- _Input_
= Beginning of Section =
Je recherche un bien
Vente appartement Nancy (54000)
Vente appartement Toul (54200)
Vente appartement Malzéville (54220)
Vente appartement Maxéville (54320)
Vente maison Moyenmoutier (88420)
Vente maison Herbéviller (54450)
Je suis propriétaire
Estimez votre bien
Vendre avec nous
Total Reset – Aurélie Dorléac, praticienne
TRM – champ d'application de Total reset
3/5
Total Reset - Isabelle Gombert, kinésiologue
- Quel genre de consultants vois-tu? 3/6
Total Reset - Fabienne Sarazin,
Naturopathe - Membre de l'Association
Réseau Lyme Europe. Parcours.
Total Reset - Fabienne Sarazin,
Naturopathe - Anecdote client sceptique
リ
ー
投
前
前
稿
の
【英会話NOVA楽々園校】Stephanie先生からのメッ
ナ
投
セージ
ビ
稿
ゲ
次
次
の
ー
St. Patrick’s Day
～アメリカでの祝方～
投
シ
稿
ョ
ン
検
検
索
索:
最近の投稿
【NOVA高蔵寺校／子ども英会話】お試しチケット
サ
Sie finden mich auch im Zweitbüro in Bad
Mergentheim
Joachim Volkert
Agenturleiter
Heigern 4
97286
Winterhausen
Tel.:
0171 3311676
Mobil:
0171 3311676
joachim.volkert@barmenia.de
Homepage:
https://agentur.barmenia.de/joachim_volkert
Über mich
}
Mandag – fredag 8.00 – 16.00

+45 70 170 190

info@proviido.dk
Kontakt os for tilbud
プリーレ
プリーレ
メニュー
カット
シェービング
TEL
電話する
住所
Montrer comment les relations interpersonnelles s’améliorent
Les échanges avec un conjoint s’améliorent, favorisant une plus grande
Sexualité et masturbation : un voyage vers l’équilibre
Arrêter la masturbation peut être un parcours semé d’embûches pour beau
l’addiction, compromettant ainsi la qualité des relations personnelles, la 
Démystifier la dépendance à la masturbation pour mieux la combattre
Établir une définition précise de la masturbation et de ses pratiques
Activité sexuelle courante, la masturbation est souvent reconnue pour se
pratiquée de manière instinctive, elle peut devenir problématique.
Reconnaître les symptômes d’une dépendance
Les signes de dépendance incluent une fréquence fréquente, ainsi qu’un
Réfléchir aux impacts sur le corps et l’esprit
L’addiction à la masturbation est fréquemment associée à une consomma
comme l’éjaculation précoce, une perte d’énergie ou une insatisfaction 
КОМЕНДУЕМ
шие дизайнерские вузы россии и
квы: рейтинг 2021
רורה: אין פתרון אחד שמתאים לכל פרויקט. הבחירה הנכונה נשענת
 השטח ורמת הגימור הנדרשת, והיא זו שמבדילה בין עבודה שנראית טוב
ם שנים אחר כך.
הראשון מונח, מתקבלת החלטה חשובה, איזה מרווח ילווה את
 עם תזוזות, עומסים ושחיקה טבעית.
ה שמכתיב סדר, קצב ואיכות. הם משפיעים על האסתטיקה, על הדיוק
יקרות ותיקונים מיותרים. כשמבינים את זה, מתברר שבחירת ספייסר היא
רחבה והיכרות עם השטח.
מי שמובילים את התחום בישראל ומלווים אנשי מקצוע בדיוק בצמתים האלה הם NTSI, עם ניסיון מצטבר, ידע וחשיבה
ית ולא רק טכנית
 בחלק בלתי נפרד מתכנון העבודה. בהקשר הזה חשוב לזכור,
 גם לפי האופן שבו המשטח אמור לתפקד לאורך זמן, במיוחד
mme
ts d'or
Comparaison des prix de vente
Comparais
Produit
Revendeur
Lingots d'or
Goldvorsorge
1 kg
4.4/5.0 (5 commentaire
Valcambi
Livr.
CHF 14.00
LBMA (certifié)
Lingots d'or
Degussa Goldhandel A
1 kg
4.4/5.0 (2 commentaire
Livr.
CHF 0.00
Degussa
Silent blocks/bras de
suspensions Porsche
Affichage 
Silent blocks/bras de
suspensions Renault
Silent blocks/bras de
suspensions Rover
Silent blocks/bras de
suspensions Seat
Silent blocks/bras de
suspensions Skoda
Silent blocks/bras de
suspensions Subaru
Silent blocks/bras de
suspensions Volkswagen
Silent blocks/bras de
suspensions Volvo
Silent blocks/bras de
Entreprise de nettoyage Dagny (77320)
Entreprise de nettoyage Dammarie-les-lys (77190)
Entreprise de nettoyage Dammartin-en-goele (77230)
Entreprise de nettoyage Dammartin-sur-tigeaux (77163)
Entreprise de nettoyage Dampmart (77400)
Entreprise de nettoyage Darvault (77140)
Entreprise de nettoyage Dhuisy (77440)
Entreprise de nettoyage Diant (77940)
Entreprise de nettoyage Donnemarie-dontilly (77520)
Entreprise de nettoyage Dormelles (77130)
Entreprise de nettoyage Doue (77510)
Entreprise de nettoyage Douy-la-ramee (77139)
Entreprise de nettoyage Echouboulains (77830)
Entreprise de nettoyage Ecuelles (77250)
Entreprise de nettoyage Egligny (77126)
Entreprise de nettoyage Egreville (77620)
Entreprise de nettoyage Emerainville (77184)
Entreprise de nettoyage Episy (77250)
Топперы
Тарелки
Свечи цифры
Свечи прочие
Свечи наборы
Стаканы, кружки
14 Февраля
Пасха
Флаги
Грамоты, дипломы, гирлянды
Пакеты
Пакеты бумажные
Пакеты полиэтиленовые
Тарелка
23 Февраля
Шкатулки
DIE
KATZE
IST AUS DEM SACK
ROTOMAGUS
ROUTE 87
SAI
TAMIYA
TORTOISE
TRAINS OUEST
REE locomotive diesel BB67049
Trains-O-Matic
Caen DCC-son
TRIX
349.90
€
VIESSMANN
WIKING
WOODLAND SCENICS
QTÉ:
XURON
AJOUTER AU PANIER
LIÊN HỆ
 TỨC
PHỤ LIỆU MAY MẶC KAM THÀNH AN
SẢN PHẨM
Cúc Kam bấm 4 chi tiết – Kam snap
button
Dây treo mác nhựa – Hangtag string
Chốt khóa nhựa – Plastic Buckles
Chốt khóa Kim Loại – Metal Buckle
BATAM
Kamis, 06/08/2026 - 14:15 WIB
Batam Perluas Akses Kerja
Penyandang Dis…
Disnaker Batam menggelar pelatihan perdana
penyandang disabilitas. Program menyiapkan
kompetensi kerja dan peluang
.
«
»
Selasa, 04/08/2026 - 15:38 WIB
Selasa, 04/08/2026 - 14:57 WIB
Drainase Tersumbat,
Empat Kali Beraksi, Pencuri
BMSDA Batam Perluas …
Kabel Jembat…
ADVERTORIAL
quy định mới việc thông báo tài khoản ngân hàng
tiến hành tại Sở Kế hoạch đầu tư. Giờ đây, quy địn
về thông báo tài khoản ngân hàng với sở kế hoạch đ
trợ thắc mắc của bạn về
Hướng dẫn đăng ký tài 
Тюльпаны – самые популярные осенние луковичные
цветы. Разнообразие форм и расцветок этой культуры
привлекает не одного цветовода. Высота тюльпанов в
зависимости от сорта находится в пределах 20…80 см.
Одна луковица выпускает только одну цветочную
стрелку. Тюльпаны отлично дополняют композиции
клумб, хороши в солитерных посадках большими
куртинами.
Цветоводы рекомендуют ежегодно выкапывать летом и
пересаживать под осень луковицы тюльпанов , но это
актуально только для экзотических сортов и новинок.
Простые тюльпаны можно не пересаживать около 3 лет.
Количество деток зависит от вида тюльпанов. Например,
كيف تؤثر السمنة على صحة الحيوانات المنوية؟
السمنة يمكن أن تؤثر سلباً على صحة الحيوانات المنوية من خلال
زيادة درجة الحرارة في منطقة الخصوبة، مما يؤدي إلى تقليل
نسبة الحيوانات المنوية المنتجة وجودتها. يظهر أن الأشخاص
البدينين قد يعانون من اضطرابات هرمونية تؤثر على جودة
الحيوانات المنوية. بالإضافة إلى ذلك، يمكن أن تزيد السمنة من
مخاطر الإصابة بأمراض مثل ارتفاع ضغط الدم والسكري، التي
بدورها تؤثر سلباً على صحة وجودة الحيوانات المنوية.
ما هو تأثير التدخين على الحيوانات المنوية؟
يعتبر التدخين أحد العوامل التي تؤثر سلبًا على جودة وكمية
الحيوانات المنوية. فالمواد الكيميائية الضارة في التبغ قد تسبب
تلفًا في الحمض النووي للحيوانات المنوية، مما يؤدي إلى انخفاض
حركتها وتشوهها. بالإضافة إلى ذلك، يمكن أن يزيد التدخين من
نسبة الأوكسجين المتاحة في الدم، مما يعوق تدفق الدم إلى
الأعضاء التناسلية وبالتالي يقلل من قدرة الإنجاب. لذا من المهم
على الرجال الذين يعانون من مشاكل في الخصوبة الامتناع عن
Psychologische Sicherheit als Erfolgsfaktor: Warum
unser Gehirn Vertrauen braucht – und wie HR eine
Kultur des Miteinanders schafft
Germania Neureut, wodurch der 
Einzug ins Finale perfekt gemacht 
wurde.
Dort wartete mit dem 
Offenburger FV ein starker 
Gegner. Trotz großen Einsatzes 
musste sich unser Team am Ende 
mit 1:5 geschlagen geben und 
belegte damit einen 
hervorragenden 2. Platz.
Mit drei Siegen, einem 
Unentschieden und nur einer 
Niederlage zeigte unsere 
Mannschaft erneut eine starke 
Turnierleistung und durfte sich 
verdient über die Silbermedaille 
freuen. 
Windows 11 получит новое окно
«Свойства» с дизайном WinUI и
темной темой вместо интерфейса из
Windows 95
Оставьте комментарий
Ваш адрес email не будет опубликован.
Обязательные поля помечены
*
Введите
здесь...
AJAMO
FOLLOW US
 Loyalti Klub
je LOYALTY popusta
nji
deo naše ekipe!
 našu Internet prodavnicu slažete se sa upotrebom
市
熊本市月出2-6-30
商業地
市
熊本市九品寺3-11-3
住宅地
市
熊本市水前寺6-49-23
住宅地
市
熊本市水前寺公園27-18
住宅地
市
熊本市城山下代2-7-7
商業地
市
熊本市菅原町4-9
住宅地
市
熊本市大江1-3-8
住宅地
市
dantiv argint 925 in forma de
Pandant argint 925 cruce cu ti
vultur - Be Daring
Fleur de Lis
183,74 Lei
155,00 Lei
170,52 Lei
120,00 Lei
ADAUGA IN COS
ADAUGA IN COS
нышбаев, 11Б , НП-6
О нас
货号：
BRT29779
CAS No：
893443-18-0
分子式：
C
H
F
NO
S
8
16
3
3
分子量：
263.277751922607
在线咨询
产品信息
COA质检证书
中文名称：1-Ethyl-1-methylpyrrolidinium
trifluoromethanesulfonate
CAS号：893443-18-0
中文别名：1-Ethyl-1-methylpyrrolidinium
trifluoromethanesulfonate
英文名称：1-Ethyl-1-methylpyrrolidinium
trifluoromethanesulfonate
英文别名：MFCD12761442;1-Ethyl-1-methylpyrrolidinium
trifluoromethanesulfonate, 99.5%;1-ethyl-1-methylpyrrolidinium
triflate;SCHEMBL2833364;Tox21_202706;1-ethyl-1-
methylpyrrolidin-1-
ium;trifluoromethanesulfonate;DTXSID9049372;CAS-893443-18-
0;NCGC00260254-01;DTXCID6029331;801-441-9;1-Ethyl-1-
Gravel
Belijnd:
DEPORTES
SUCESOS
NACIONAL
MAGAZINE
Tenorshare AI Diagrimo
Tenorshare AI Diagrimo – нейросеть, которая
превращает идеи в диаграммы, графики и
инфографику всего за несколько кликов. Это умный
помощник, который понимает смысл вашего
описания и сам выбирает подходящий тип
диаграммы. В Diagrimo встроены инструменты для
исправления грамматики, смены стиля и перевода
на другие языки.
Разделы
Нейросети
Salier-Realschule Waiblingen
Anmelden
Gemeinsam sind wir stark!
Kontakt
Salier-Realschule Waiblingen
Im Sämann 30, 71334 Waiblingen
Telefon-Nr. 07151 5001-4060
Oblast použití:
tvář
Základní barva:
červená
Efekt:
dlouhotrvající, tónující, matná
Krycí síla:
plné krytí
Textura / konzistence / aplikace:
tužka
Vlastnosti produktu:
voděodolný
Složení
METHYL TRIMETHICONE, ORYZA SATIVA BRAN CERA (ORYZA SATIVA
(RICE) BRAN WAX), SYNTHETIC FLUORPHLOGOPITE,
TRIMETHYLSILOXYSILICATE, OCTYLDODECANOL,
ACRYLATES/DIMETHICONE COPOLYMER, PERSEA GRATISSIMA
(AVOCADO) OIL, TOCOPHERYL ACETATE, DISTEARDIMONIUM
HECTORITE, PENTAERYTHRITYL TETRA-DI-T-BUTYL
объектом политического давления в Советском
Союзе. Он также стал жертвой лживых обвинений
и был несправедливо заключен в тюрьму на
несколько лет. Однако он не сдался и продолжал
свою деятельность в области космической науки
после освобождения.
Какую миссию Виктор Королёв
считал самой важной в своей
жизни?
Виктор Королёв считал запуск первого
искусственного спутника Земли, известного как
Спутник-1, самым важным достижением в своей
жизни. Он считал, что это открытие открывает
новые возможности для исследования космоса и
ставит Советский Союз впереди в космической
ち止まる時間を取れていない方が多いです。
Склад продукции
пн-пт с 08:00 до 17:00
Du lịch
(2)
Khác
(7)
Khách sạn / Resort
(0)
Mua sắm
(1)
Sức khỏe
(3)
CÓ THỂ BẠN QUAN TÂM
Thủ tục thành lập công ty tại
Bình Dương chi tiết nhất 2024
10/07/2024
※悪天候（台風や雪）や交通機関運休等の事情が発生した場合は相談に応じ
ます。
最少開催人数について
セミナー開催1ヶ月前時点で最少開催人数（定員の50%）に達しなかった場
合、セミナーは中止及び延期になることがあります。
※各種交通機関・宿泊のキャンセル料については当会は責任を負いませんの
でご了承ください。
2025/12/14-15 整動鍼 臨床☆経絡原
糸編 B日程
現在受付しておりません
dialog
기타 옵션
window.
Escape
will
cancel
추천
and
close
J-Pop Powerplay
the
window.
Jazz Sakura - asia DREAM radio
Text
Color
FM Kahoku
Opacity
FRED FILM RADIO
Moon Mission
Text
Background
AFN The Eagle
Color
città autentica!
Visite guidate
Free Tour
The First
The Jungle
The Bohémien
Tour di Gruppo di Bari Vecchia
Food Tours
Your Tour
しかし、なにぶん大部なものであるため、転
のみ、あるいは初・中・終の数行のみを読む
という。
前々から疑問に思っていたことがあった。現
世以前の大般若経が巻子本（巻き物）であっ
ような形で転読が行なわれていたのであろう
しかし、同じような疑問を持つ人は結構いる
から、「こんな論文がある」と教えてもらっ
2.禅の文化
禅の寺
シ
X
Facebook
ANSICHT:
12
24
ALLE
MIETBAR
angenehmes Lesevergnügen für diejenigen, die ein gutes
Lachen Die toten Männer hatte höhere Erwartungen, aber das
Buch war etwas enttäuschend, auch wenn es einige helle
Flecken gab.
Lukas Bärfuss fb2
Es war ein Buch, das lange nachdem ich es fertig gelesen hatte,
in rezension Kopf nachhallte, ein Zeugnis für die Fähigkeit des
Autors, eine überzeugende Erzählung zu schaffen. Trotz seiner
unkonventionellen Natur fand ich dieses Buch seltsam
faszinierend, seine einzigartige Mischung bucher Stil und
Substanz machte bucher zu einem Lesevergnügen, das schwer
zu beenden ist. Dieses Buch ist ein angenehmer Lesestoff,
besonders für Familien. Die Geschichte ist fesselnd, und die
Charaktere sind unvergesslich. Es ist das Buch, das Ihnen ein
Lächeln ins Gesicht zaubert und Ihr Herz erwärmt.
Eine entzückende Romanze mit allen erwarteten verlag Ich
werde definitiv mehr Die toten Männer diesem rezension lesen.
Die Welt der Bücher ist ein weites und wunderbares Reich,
= End of Section =
- _Exercise objective_
Can you retype everything from the start of the data down to the line containing "Réseau Lyme Europe. Parcours.", including that line, reproducing each line character for character?

- _Task result_
Je recherche un bien
Vente appartement Nancy (54000)
Vente appartement Toul (54200)
Vente appartement Malzéville (54220)
Vente appartement Maxéville (54320)
Vente maison Moyenmoutier (88420)
Vente maison Herbéviller (54450)
Je suis propriétaire
Estimez votre bien
Vendre avec nous
Total Reset – Aurélie Dorléac, praticienne
TRM – champ d'application de Total reset
3/5
Total Reset - Isabelle Gombert, kinésiologue
- Quel genre de consultants vois-tu? 3/6
Total Reset - Fabienne Sarazin,
Naturopathe - Membre de l'Association
Réseau Lyme Europe. Parcours.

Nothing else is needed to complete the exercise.